## CONSIGNE 1
Recopie les lignes des données, du tout début jusqu'à la ligne qui contient « 做为一个央企、私企、地方国企 », celle-ci comprise. Laisse les images de côté.
## CONSIGNE 2
Poursuis le texte sur l'islamisme militant face aux États-Unis, à partir de sa dernière phrase.

## TEXTE À LIRE
---------------

Claes avait entièrement raison, mais ses déclarations ont été accueillies comme un outrage par l'ensemble du monde musulman, et il fut obligé de se rétracter ou de démissionner. "Le fondamentalisme religieux qu'il soit islamique ou autre, n'est pas une préoccupation de l'OTAN" dut-il expliquer humblement.
A la suite du 11 septembre il est peut-être plus facile de dire ce que Claes ne fut pas autorisé à dire, mais pas entièrement, et certainement pas pour quelqu'un qui n'est pas en position d'autorité. Il est certain que personne ne désire repasser par où Claes est passé. Et pourtant la réalité est là et est incontournable.
Depuis au moins 1979, lorsque l'Ayatollah Khomeini prit le pouvoir en Iran avec le cri de guerre "mort à l'Amérique", l'islamisme militant a été l'ennemi déclaré des Etats-Unis. Il en est devenu maintenant l'ennemi numéro 1. Les organisations terroristes que vise Washington, les immigrants qu'il interroge, ou les états qu'il soupçonne, tous sont islamistes ou liés aux islamistes. Washington peut ne pas dire ce qu'il pense, ses actions révèlent sa pensée profonde.
Définir l'Islam militant comme l'opposant au long terme lui causant le plus de soucis n'est pas ignorer les autres opposants. Les Etats-Unis ne manquent d'adversaires non islamistes: les tyrannies communistes de Corée du Nord et de Cuba, les dictateurs arabes en Irak, Syrie et Libye, et quelques autres de moindre importance. Mais ces adversaires, y compris Saddam Hussein, ne disposent pas de ce qui rend les islamistes militants si dangereux: sa ferveur idéologique, sa portée, son ambition et sa capacité à résister. Bien que la population à laquelle s'adresse l'islamisme soit limitée aux Musulmans, elle représente au total un sixième de la race humaine, avec un taux de naissances élevé et on le trouve dans toutes les parties du monde.

---------------

## DONNÉES
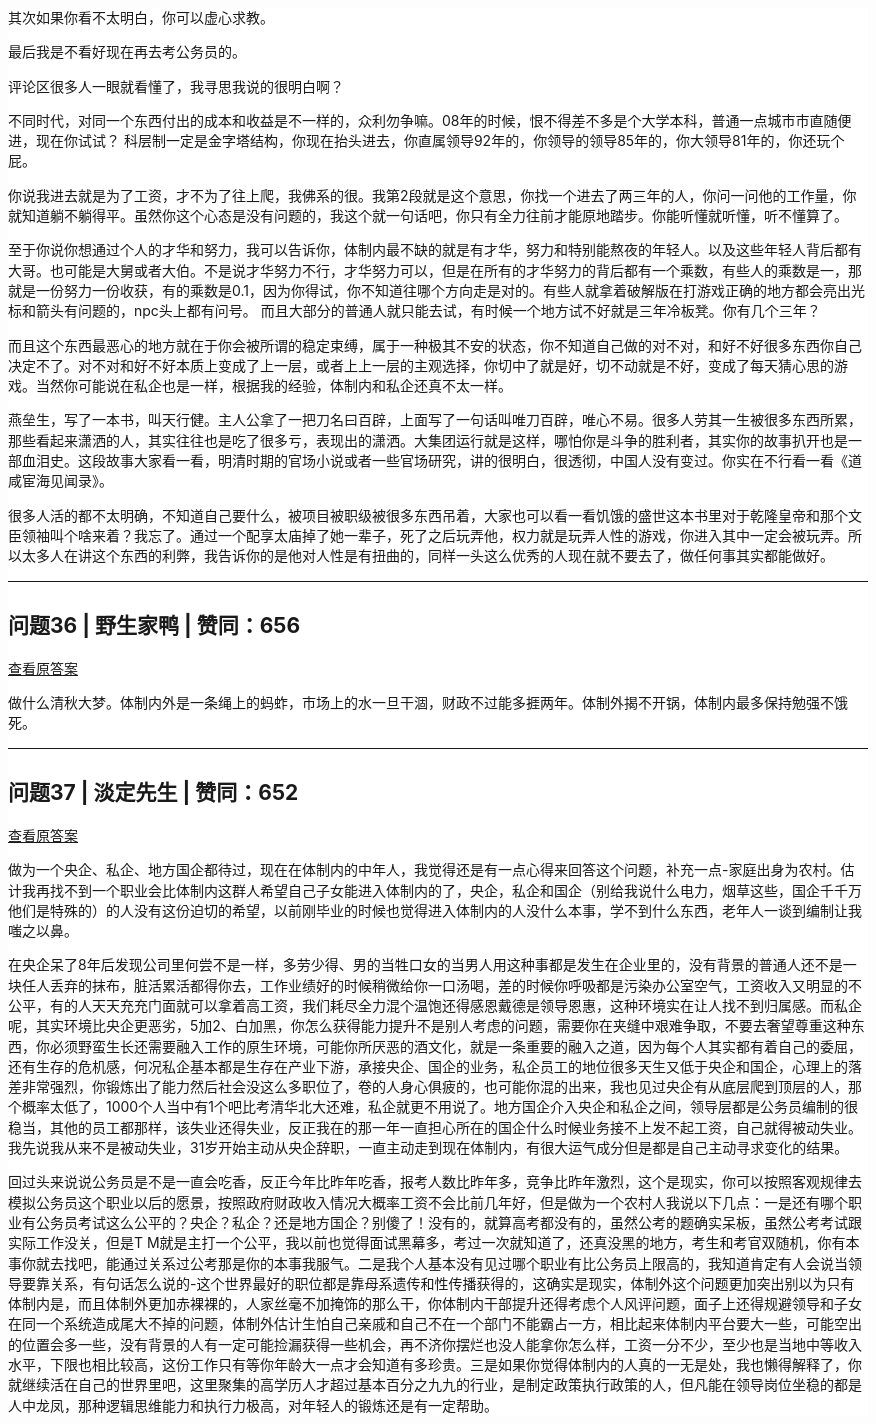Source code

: 其次如果你看不太明白，你可以虚心求教。

最后我是不看好现在再去考公务员的。

评论区很多人一眼就看懂了，我寻思我说的很明白啊？

不同时代，对同一个东西付出的成本和收益是不一样的，众利勿争嘛。08年的时候，恨不得差不多是个大学本科，普通一点城市市直随便进，现在你试试？ 科层制一定是金字塔结构，你现在抬头进去，你直属领导92年的，你领导的领导85年的，你大领导81年的，你还玩个屁。

你说我进去就是为了工资，才不为了往上爬，我佛系的很。我第2段就是这个意思，你找一个进去了两三年的人，你问一问他的工作量，你就知道躺不躺得平。虽然你这个心态是没有问题的，我这个就一句话吧，你只有全力往前才能原地踏步。你能听懂就听懂，听不懂算了。

至于你说你想通过个人的才华和努力，我可以告诉你，体制内最不缺的就是有才华，努力和特别能熬夜的年轻人。以及这些年轻人背后都有大哥。也可能是大舅或者大伯。不是说才华努力不行，才华努力可以，但是在所有的才华努力的背后都有一个乘数，有些人的乘数是一，那就是一份努力一份收获，有的乘数是0.1，因为你得试，你不知道往哪个方向走是对的。有些人就拿着破解版在打游戏正确的地方都会亮出光标和箭头有问题的，npc头上都有问号。 而且大部分的普通人就只能去试，有时候一个地方试不好就是三年冷板凳。你有几个三年？

而且这个东西最恶心的地方就在于你会被所谓的稳定束缚，属于一种极其不安的状态，你不知道自己做的对不对，和好不好很多东西你自己决定不了。对不对和好不好本质上变成了上一层，或者上上一层的主观选择，你切中了就是好，切不动就是不好，变成了每天猜心思的游戏。当然你可能说在私企也是一样，根据我的经验，体制内和私企还真不太一样。

燕垒生，写了一本书，叫天行健。主人公拿了一把刀名曰百辟，上面写了一句话叫唯刀百辟，唯心不易。很多人劳其一生被很多东西所累，那些看起来潇洒的人，其实往往也是吃了很多亏，表现出的潇洒。大集团运行就是这样，哪怕你是斗争的胜利者，其实你的故事扒开也是一部血泪史。这段故事大家看一看，明清时期的官场小说或者一些官场研究，讲的很明白，很透彻，中国人没有变过。你实在不行看一看《道咸宦海见闻录》。

很多人活的都不太明确，不知道自己要什么，被项目被职级被很多东西吊着，大家也可以看一看饥饿的盛世这本书里对于乾隆皇帝和那个文臣领袖叫个啥来着？我忘了。通过一个配享太庙掉了她一辈子，死了之后玩弄他，权力就是玩弄人性的游戏，你进入其中一定会被玩弄。所以太多人在讲这个东西的利弊，我告诉你的是他对人性是有扭曲的，同样一头这么优秀的人现在就不要去了，做任何事其实都能做好。

---

## 问题36 | 野生家鸭 | 赞同：656

[查看原答案](https://www.zhihu.com/question/611189282/answer/100045957643)

做什么清秋大梦。体制内外是一条绳上的蚂蚱，市场上的水一旦干涸，财政不过能多捱两年。体制外揭不开锅，体制内最多保持勉强不饿死。

---

## 问题37 | 淡定先生 | 赞同：652

[查看原答案](https://www.zhihu.com/question/611189282/answer/3210074721)

 做为一个央企、私企、地方国企都待过，现在在体制内的中年人，我觉得还是有一点心得来回答这个问题，补充一点-家庭出身为农村。估计我再找不到一个职业会比体制内这群人希望自己子女能进入体制内的了，央企，私企和国企（别给我说什么电力，烟草这些，国企千千万他们是特殊的）的人没有这份迫切的希望，以前刚毕业的时候也觉得进入体制内的人没什么本事，学不到什么东西，老年人一谈到编制让我嗤之以鼻。

 在央企呆了8年后发现公司里何尝不是一样，多劳少得、男的当牲口女的当男人用这种事都是发生在企业里的，没有背景的普通人还不是一块任人丢弃的抹布，脏活累活都得你去，工作业绩好的时候稍微给你一口汤喝，差的时候你呼吸都是污染办公室空气，工资收入又明显的不公平，有的人天天充充门面就可以拿着高工资，我们耗尽全力混个温饱还得感恩戴德是领导恩惠，这种环境实在让人找不到归属感。而私企呢，其实环境比央企更恶劣，5加2、白加黑，你怎么获得能力提升不是别人考虑的问题，需要你在夹缝中艰难争取，不要去奢望尊重这种东西，你必须野蛮生长还需要融入工作的原生环境，可能你所厌恶的酒文化，就是一条重要的融入之道，因为每个人其实都有着自己的委屈，还有生存的危机感，何况私企基本都是生存在产业下游，承接央企、国企的业务，私企员工的地位很多天生又低于央企和国企，心理上的落差非常强烈，你锻炼出了能力然后社会没这么多职位了，卷的人身心俱疲的，也可能你混的出来，我也见过央企有从底层爬到顶层的人，那个概率太低了，1000个人当中有1个吧比考清华北大还难，私企就更不用说了。地方国企介入央企和私企之间，领导层都是公务员编制的很稳当，其他的员工都那样，该失业还得失业，反正我在的那一年一直担心所在的国企什么时候业务接不上发不起工资，自己就得被动失业。我先说我从来不是被动失业，31岁开始主动从央企辞职，一直主动走到现在体制内，有很大运气成分但是都是自己主动寻求变化的结果。

 回过头来说说公务员是不是一直会吃香，反正今年比昨年吃香，报考人数比昨年多，竞争比昨年激烈，这个是现实，你可以按照客观规律去模拟公务员这个职业以后的愿景，按照政府财政收入情况大概率工资不会比前几年好，但是做为一个农村人我说以下几点：一是还有哪个职业有公务员考试这么公平的？央企？私企？还是地方国企？别傻了！没有的，就算高考都没有的，虽然公考的题确实呆板，虽然公考考试跟实际工作没关，但是T M就是主打一个公平，我以前也觉得面试黑幕多，考过一次就知道了，还真没黑的地方，考生和考官双随机，你有本事你就去找吧，能通过关系过公考那是你的本事我服气。二是我个人基本没有见过哪个职业有比公务员上限高的，我知道肯定有人会说当领导要靠关系，有句话怎么说的-这个世界最好的职位都是靠母系遗传和性传播获得的，这确实是现实，体制外这个问题更加突出别以为只有体制内是，而且体制外更加赤裸裸的，人家丝毫不加掩饰的那么干，你体制内干部提升还得考虑个人风评问题，面子上还得规避领导和子女在同一个系统造成尾大不掉的问题，体制外估计生怕自己亲戚和自己不在一个部门不能霸占一方，相比起来体制内平台要大一些，可能空出的位置会多一些，没有背景的人有一定可能捡漏获得一些机会，再不济你摆烂也没人能拿你怎么样，工资一分不少，至少也是当地中等收入水平，下限也相比较高，这份工作只有等你年龄大一点才会知道有多珍贵。三是如果你觉得体制内的人真的一无是处，我也懒得解释了，你就继续活在自己的世界里吧，这里聚集的高学历人才超过基本百分之九九的行业，是制定政策执行政策的人，但凡能在领导岗位坐稳的都是人中龙凤，那种逻辑思维能力和执行力极高，对年轻人的锻炼还是有一定帮助。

---------------

## RÉPONSE 1
Source code

: 其次如果你看不太明白，你可以虚心求教。

最后我是不看好现在再去考公务员的。

评论区很多人一眼就看懂了，我寻思我说的很明白啊？

不同时代，对同一个东西付出的成本和收益是不一样的，众利勿争嘛。08年的时候，恨不得差不多是个大学本科，普通一点城市市直随便进，现在你试试？ 科层制一定是金字塔结构，你现在抬头进去，你直属领导92年的，你领导的领导85年的，你大领导81年的，你还玩个屁。

你说我进去就是为了工资，才不为了往上爬，我佛系的很。我第2段就是这个意思，你找一个进去了两三年的人，你问一问他的工作量，你就知道躺不躺得平。虽然你这个心态是没有问题的，我这个就一句话吧，你只有全力往前才能原地踏步。你能听懂就听懂，听不懂算了。

至于你说你想通过个人的才华和努力，我可以告诉你，体制内最不缺的就是有才华，努力和特别能熬夜的年轻人。以及这些年轻人背后都有大哥。也可能是大舅或者大伯。不是说才华努力不行，才华努力可以，但是在所有的才华努力的背后都有一个乘数，有些人的乘数是一，那就是一份努力一份收获，有的乘数是0.1，因为你得试，你不知道往哪个方向走是对的。有些人就拿着破解版在打游戏正确的地方都会亮出光标和箭头有问题的，npc头上都有问号。 而且大部分的普通人就只能去试，有时候一个地方试不好就是三年冷板凳。你有几个三年？

而且这个东西最恶心的地方就在于你会被所谓的稳定束缚，属于一种极其不安的状态，你不知道自己做的对不对，和好不好很多东西你自己决定不了。对不对和好不好本质上变成了上一层，或者上上一层的主观选择，你切中了就是好，切不动就是不好，变成了每天猜心思的游戏。当然你可能说在私企也是一样，根据我的经验，体制内和私企还真不太一样。

燕垒生，写了一本书，叫天行健。主人公拿了一把刀名曰百辟，上面写了一句话叫唯刀百辟，唯心不易。很多人劳其一生被很多东西所累，那些看起来潇洒的人，其实往往也是吃了很多亏，表现出的潇洒。大集团运行就是这样，哪怕你是斗争的胜利者，其实你的故事扒开也是一部血泪史。这段故事大家看一看，明清时期的官场小说或者一些官场研究，讲的很明白，很透彻，中国人没有变过。你实在不行看一看《道咸宦海见闻录》。

很多人活的都不太明确，不知道自己要什么，被项目被职级被很多东西吊着，大家也可以看一看饥饿的盛世这本书里对于乾隆皇帝和那个文臣领袖叫个啥来着？我忘了。通过一个配享太庙掉了她一辈子，死了之后玩弄他，权力就是玩弄人性的游戏，你进入其中一定会被玩弄。所以太多人在讲这个东西的利弊，我告诉你的是他对人性是有扭曲的，同样一头这么优秀的人现在就不要去了，做任何事其实都能做好。

---

## 问题36 | 野生家鸭 | 赞同：656

[查看原答案](https://www.zhihu.com/question/611189282/answer/100045957643)

做什么清秋大梦。体制内外是一条绳上的蚂蚱，市场上的水一旦干涸，财政不过能多捱两年。体制外揭不开锅，体制内最多保持勉强不饿死。

---

## 问题37 | 淡定先生 | 赞同：652

[查看原答案](https://www.zhihu.com/question/611189282/answer/3210074721)

 做为一个央企、私企、地方国企都待过，现在在体制内的中年人，我觉得还是有一点心得来回答这个问题，补充一点-家庭出身为农村。估计我再找不到一个职业会比体制内这群人希望自己子女能进入体制内的了，央企，私企和国企（别给我说什么电力，烟草这些，国企千千万他们是特殊的）的人没有这份迫切的希望，以前刚毕业的时候也觉得进入体制内的人没什么本事，学不到什么东西，老年人一谈到编制让我嗤之以鼻。

## RÉPONSE 2
Au moment où les extrêmes venus d'Europe de la gauche communiste et de la droite fasciste sont en perte de vitesse et inefficaces, l'islamisme militant s'est montré le seul mouvement totalitaire réellement vivant dans le monde d'aujourd'hui. Comme tous ses leaders l'ont clairement déclaré, l'un après l'autre, ils se voient comme le seul rival de la civilisation occidental et son successeur inévitable. Bien que de nombreux observateurs occidentaux (qui se trompent) ont qualifié cet islamisme de croyance mourante,** c'est une force avec laquelle il faudra probablement compter pendant des dizaines d'années encore.
Quelles populations précisément forment l'islamisme militant. On peut les classer en trois éléments principaux.
Le premier cercle comprend Osama Ben Laden et ses semblables, les 19 pirates de l'air du 11 septembre, Al Qaida, les chefs du régime Taliban en Afghanistan, et le réseau des autres groupes violents qui s'inspirent de l'idéologie islamique militante. Ces groupes ont pour la plupart été créés depuis 1970, devenant une force de plus en plus importante dans le monde musulman. Le réseau, baptisé "Islaminterm" par certains critiques musulmans, comporte des variantes Chiites et Sunnites. Il attire riches et pauvres et est actif dans des régions aussi éloignées que l'Afghanistan, l'Algérie, l'Argentine. En 1983, ses membres lancèrent une campagne de violence contre les Etats-Unis dont le point culminant, le triomphe, fut l'opération spectaculaire du 11 septembre. Au total, le réseau comporte un nombre de membres inversement proportionnel à leur fanatisme, quelques milliers en tout.
Le second cercle comprend une population beaucoup plus importante de militants favorables à la vision radicale et utopique d'Al Qaida mais ne faisant pas partie de celui-ci. Leurs opinions ont été visibles dès que les hostilités ont commencé en Afghanistan: les dizaines de milliers de manifestants et de mudjahidins qui exprimaient leur haine absolue de l'Amérique, et appelaient de leurs vux de nouveaux actes de violence. Des pays habituellement calmes et qui ne sont pas berceaux du radicalisme se sont réveillés pour protester contre la campagne américaine. Les cris et slogans de ces islamistes partout dans le monde se ressemblaient beaucoup:
Indonésie: "US en enfer"! Malaisie: "l'Amérique en enfer" et "Détruisons l'Amérique"! Bangladesh: "Mort à l'Amérique" et "Osama aide nous"! Inde: "Mort à l'Amérique, Mort à Israël, Talibans nous vous saluons"! Sri Lanka: "Bin Laden nous sommes avec toi"! Oman: L'Amérique est l'ennemi de Dieu"! Yémen: L'Amérique est le grand Satan"! Egypte: "USA en enfer, les Afghans gagneront"! Soudan: "A bas l'Amérique"! Bosnie: "Vive Ben Laden"! Grande Bretagne: "Tony Blair brûlera en enfer"!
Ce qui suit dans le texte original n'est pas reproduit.